Os prémios atribuídos à administração não foram esquecidos: “constituem um risco reputacional muito elevado para a instituição bancária”, aponta Fernando Anastácio.
Moniz da Maia fez “figura”, Vasconcellos sem “adesão à realidade”
Os grandes devedores ocuparam uma parte importante do relatório, mas sempre com Fernando Anastácio a mostrar-se bastante crítico e, em algumas situações, até irónico.
Como aconteceu com Luís Filipe Vieira, em que o deputado relator deixa esta observação:
“Como apontamento final, não posso deixar de salientar um momento dos trabalhos da comissão. A dado momento, no decorrer da sua audição, Luís Filipe Vieira, diz o seguinte: ‘só estou aqui porque sou Presidente do Sport Lisboa e Benfica’. A deputada que, naquele momento, lhe colocava questões, explicou-lhe que estava ali porque era um dos maiores devedores do Novo Banco.

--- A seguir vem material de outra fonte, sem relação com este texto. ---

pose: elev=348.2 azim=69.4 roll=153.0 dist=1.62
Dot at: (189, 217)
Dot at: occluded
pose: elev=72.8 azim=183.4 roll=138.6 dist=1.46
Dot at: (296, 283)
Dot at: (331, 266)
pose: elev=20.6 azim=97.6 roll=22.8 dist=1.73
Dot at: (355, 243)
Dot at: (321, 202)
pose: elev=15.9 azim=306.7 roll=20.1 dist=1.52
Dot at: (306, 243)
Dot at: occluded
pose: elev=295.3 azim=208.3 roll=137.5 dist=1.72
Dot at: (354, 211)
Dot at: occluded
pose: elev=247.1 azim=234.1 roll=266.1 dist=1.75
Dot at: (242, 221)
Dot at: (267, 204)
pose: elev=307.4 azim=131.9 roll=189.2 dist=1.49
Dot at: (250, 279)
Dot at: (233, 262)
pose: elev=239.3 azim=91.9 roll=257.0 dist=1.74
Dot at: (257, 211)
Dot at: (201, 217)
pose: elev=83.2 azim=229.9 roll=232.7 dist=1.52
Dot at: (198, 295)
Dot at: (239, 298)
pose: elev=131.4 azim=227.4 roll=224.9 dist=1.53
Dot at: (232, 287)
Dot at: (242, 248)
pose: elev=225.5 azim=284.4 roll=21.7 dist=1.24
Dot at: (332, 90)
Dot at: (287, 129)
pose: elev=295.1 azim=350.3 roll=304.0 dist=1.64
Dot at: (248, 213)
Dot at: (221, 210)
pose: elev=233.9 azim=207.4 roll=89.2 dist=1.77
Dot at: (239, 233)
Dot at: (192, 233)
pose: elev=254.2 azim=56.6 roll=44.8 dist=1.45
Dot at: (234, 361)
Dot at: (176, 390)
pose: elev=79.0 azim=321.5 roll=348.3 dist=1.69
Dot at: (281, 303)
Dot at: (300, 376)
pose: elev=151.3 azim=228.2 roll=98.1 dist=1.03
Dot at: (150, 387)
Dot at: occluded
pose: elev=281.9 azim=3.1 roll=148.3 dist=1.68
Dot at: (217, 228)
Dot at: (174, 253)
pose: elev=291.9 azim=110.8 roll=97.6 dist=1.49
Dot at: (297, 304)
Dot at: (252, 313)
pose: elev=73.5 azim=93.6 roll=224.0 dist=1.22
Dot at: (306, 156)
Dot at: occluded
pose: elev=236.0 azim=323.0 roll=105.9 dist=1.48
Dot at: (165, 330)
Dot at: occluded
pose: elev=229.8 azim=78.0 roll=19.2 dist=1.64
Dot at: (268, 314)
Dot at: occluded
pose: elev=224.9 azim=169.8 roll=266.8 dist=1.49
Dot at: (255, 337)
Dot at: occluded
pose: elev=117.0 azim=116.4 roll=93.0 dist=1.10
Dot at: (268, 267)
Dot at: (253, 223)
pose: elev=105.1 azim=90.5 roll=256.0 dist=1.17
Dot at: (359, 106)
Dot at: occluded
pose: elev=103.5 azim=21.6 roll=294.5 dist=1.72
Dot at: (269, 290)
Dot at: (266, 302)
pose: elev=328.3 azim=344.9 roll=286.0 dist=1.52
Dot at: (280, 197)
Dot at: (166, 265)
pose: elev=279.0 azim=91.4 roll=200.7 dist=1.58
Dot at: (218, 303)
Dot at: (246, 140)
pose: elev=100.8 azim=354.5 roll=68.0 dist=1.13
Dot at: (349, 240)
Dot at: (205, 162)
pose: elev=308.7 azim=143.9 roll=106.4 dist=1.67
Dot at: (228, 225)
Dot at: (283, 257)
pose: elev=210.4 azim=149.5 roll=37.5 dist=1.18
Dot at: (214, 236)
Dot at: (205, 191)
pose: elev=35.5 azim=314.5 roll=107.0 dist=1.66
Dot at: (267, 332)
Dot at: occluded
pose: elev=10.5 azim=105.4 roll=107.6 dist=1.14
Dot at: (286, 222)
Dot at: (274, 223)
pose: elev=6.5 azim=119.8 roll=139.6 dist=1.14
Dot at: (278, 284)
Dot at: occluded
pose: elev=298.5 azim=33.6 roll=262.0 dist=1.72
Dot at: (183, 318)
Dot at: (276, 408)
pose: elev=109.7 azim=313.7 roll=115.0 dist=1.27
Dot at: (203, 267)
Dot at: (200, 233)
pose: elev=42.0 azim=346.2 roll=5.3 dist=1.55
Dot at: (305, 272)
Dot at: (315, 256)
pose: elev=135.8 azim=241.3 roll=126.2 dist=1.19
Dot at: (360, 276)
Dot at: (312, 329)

Como algumas coisas são efémeras! No momento que escrevo este texto, Luís Filipe Vieira já não é o presidente do Sport Lisboa e Benfica, mas a pertinência das razões pelas quais está aqui continuam a existir e ainda com maior atualidade e pertinência”.
Sobre Vieira, é dado destaque ao seu “relacionamento próximo com Ricardo Salgado e com o BES”, tendo o presidente da Promovalor deixado uma imagem de “grande dependência em relação ao Grupo BES, assumindo o próprio, nas suas declarações, em certos casos, uma atuação ‘em nome’ ou uma incapacidade de ‘dizer não’ a Ricardo Salgado ou ao BES”.
Moniz da Maia (Sogema) e Nuno Vasconcellos (Ongoing) também não escapam.
Segundo Fernando Anastácio, Moniz da Maia “adotou postura pouco colaborante, sistematicamente a refugiar-se em respostas evasivas, evitando responder de forma objetiva, plena e direta às questões que lhe eram colocadas”.
“Dirão alguns: que atitude, incompetência, nada sabe …, como é que alguém assim pode gerir empresas. Dirão outros: foi esperto, fez a figura que fez, mas evitou falar sobre o muito que sabia”, escreveu o deputado, que tirou a sua própria conclusão: “Perdoem-me a inconfidência, mas estou com os segundos”.
Também Nuno Vasconcellos se mostrou “pouco colaborante” com a comissão de inquérito, “apresentando uma versão da história que não tem adesão à realidade dos factos, desresponsabilizando-se das suas ações e da sua condição de devedor”, concluiu o relatório preliminar.